Those five little words can be the most helpful words a genetic genealogist can hear. In fact, you may need to hear them regularly in order to rein in your enthusiasm, which may make the very information you are trying to share sail right over the heads of the people you are trying to share it with. After you have had your results and been working with them for awhile, it is very easy to forget how overwhelming they were when first received. No matter how much you read and try to prepare in advance of your results arriving, the best part of being new to the hobby is that you are blissfully unaware of how much you still have to learn.
Recently, I shared images of FTDNA’s chromosome browser detailing the inheritance pattern of 4 generations of my paternal family and blithely titled it, “4 gens: we inherited totally different segments from my grandmother.”
Right on cue, my cousin and traditional genealogist Mary came along with the magic words, “Please explain, I don’t understand.” Mary and I share great grandparents (the Kerns) and have worked together on our family tree for years. She hasn’t yet tested her DNA, but has mentioned she might like to.
I tried to explain. “This is a visual representation of the chromosomes of 4 generations (my grandmother, dad, me, and my sons). My grandmother’s chromosomes are the base image (with the rounded tips). Since my dad inherited 50% of his dna from his mother, you see his line (the top bar) as solidly overlapping each of her chromosomes. When I am added to the graph (you see my bar overlapping my grandmother’s beneath my dad’s bar- that represents what my grandmother and I have in common), I inherit about 25 % of her chromosomes. When her great grandsons are added to the graph, they inherit about 12.5%, but a different 12.5%, which results from genetic recombination (and also the reason you need to test, ’cause you got some Kern great grandparents DNA that I didn’t!).”
I expanded, “On chromosomes 19-22, only my dad inherited anything from his mother. All of us inherited nearly the entirety of her chromosome 9. My dad and I both inherited the bulk of several of her chromosomes, yet my boys inherited a varying range. For instance, Gavan inherited almost all of chromosomes 13, 14 and 16 whereas Jeremy got nearly all of chromosomes 15 and 18. Luck of the draw. When you look at all 23 chromosomes, it works out to the typical 12.5% inheritance pattern between a great-grandparent and great-grandchildren.”
I heaved a sigh of relief and hoped it made sense. With her reply, Mary brought me back down to earth with a thump. “How would they know Kern blood if no Kern has done the testing? I guess that is what confuses me. If all are alive and test then sure it’s easy, but if I only test what could be found out? I would love to do it, but if I don’t get many results it’s a waste, don’t ya think? I guess I am having a hard time trying to understand how they could get that info.“
I had one of my many genetic genealogical Ah Ha! moments. There is a reason for the cliche that we need to learn to walk before we can run.

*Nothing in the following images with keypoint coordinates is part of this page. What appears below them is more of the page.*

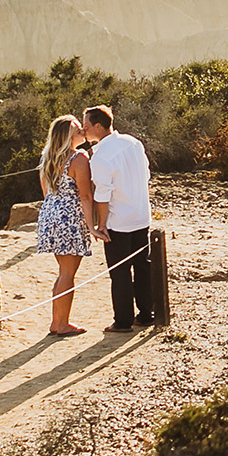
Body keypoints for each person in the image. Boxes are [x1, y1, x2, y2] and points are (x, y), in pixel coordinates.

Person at [82, 104, 155, 331]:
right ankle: (146, 313)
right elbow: (146, 174)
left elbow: (102, 195)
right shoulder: (133, 142)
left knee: (120, 271)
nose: (83, 130)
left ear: (97, 126)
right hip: (141, 215)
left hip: (119, 221)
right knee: (143, 266)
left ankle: (122, 320)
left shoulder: (101, 156)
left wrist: (101, 224)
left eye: (85, 126)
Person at [33, 115, 95, 337]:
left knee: (63, 272)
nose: (83, 133)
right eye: (79, 131)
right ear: (69, 137)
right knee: (68, 273)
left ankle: (56, 321)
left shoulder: (47, 159)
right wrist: (92, 226)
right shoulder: (78, 158)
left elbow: (46, 192)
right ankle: (62, 324)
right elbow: (86, 196)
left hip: (50, 214)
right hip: (69, 217)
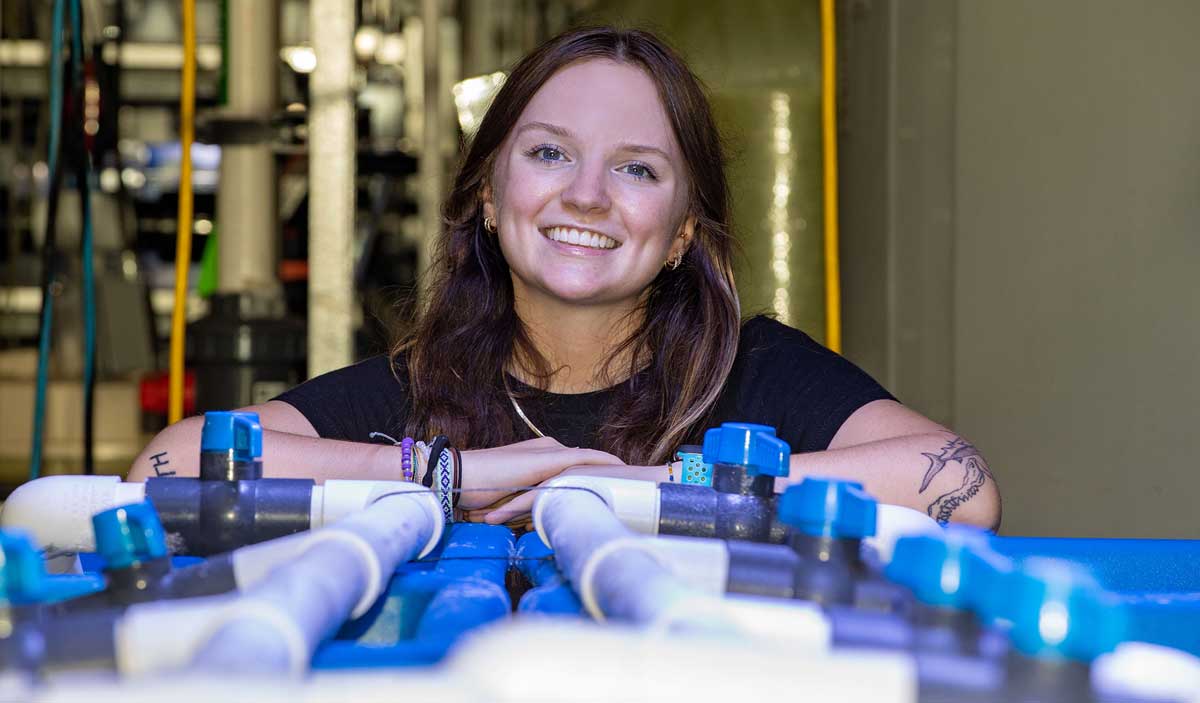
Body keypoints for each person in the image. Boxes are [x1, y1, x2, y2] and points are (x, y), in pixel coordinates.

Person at [129, 26, 1000, 531]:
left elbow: (960, 482)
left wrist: (652, 490)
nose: (586, 194)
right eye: (550, 153)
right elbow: (164, 467)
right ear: (484, 193)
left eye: (637, 170)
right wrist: (443, 475)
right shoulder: (418, 389)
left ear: (681, 235)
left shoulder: (752, 374)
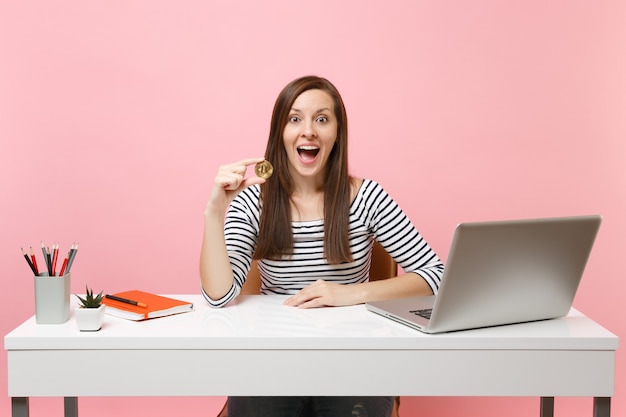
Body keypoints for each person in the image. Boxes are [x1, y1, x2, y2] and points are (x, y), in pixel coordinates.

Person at [200, 75, 444, 417]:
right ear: (280, 133)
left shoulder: (367, 197)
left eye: (322, 119)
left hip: (352, 361)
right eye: (295, 119)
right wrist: (215, 210)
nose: (308, 131)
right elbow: (219, 295)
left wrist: (348, 294)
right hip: (272, 361)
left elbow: (437, 276)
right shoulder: (253, 202)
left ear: (337, 134)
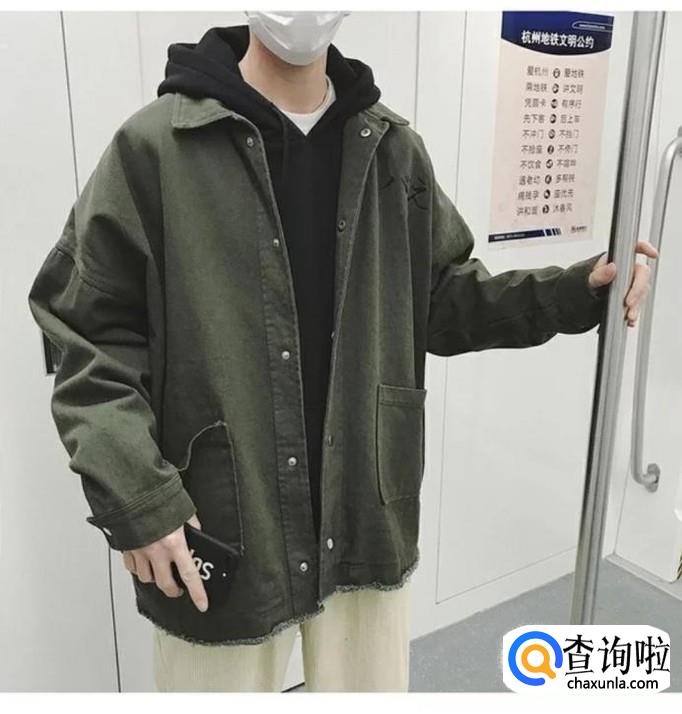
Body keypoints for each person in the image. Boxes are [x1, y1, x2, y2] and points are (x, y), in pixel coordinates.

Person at [27, 11, 657, 693]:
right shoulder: (157, 148)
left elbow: (442, 299)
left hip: (364, 505)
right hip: (219, 517)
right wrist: (139, 498)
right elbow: (84, 330)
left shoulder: (392, 150)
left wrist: (575, 290)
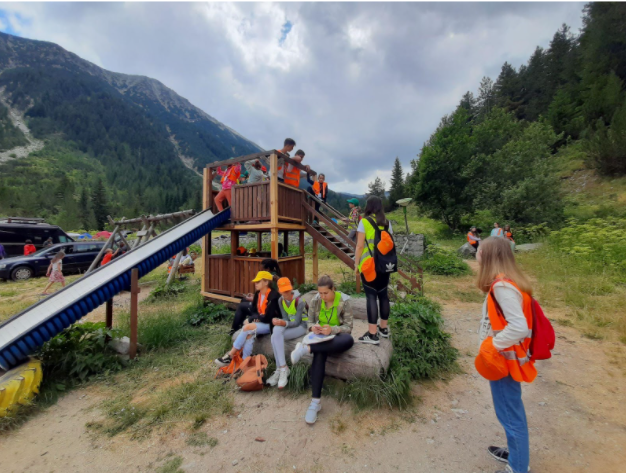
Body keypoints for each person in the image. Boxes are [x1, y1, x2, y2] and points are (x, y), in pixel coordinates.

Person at [476, 237, 536, 473]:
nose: (476, 254)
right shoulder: (507, 282)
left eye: (480, 251)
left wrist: (493, 345)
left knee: (510, 414)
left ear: (489, 255)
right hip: (506, 357)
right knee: (511, 410)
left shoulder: (501, 286)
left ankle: (517, 467)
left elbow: (518, 327)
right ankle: (516, 455)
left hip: (503, 360)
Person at [290, 275, 354, 424]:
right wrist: (314, 327)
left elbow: (348, 328)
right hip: (320, 339)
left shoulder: (345, 301)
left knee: (348, 340)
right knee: (320, 353)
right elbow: (310, 322)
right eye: (320, 293)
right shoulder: (316, 299)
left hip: (337, 338)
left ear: (333, 289)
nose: (323, 296)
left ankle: (307, 349)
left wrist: (332, 329)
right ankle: (315, 402)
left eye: (326, 293)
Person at [215, 271, 281, 366]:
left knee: (247, 328)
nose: (255, 284)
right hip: (262, 322)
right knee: (249, 335)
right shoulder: (258, 294)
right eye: (255, 281)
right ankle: (244, 363)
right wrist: (255, 317)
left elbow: (269, 317)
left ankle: (230, 355)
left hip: (271, 324)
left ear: (266, 282)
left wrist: (252, 319)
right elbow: (254, 311)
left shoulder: (273, 296)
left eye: (258, 281)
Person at [353, 196, 392, 345]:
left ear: (368, 206)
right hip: (385, 265)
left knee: (371, 296)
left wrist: (356, 264)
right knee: (383, 295)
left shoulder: (364, 222)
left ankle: (372, 334)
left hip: (369, 265)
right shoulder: (387, 222)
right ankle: (383, 329)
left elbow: (359, 246)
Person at [266, 278, 308, 389]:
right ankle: (281, 368)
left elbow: (297, 322)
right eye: (283, 291)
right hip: (291, 326)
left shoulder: (300, 301)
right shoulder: (281, 301)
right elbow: (285, 318)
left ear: (291, 288)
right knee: (275, 332)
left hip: (302, 327)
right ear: (279, 291)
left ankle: (281, 369)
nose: (286, 293)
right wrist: (280, 322)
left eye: (287, 290)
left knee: (276, 335)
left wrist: (283, 323)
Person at [230, 259, 282, 334]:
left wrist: (253, 299)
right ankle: (242, 324)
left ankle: (235, 329)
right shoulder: (274, 276)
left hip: (267, 311)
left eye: (261, 269)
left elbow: (268, 298)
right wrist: (254, 296)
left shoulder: (271, 279)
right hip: (265, 307)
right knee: (244, 301)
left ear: (267, 269)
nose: (260, 270)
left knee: (242, 305)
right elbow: (264, 294)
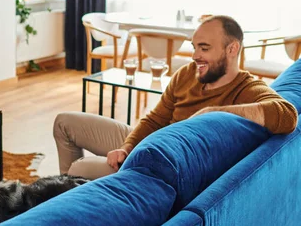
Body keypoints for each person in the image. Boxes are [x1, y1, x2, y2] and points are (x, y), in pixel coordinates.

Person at [54, 15, 298, 179]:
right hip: (144, 144)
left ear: (232, 49)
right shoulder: (187, 74)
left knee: (79, 169)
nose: (194, 56)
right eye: (194, 47)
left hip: (161, 163)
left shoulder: (246, 88)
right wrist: (127, 147)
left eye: (204, 48)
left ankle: (71, 198)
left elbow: (287, 115)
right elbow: (155, 119)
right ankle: (65, 200)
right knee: (64, 122)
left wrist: (216, 113)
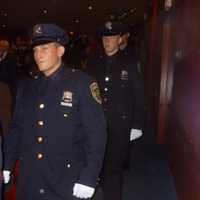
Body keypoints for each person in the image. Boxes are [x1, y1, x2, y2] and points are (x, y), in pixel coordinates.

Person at [3, 23, 107, 200]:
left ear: (60, 51)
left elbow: (96, 133)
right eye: (35, 49)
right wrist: (7, 163)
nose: (38, 55)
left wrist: (89, 176)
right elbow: (17, 128)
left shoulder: (81, 84)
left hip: (65, 179)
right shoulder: (26, 86)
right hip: (30, 179)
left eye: (44, 48)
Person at [86, 20, 145, 200]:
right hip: (96, 125)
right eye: (105, 37)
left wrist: (137, 124)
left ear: (119, 39)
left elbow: (139, 95)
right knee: (99, 166)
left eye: (111, 37)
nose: (107, 41)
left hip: (120, 125)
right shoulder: (94, 62)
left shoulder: (130, 62)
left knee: (114, 170)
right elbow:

I had forgotten how totally confusing the subject is at first. I tried to un-muddy the waters I had mucked up.
“You and I both inherited from the Kerns about the same 12.5% percentage but not necessarily the same pieces. Just like in the chart, we inherited from our great grandparents the way my kids have inherited from their great grandmother, but they didn’t inherit the same pieces from her. As far as testing, the reward would be that you and I would match on certain segments, and as our most recent common ancestors are the Kerns, we would know those segments are from them. If anyone else ALSO matches us on those segments, we can then investigate their tree and see how we connect. That gives us the possibility of learning about generations further back.”
Then came the eleven little words that made all the explaining worth it, “I get it now! I really do want to do this!”
We all have brick walls in our trees, and we all have family lines we would like to know more about. Once you start working with DNA matches, it becomes apparent success depends upon other family members testing to help sort out how you relate to your matches. My parents testing lets me divide the matches we have in common into maternal and paternal piles, my grandmothers divide the piles further, and cousins like Mary narrow matches in common to very specific lines and give a real shot at bashing down walls. Sometimes, “Please explain, I don’t understand,” are the most important words for your genealogy project.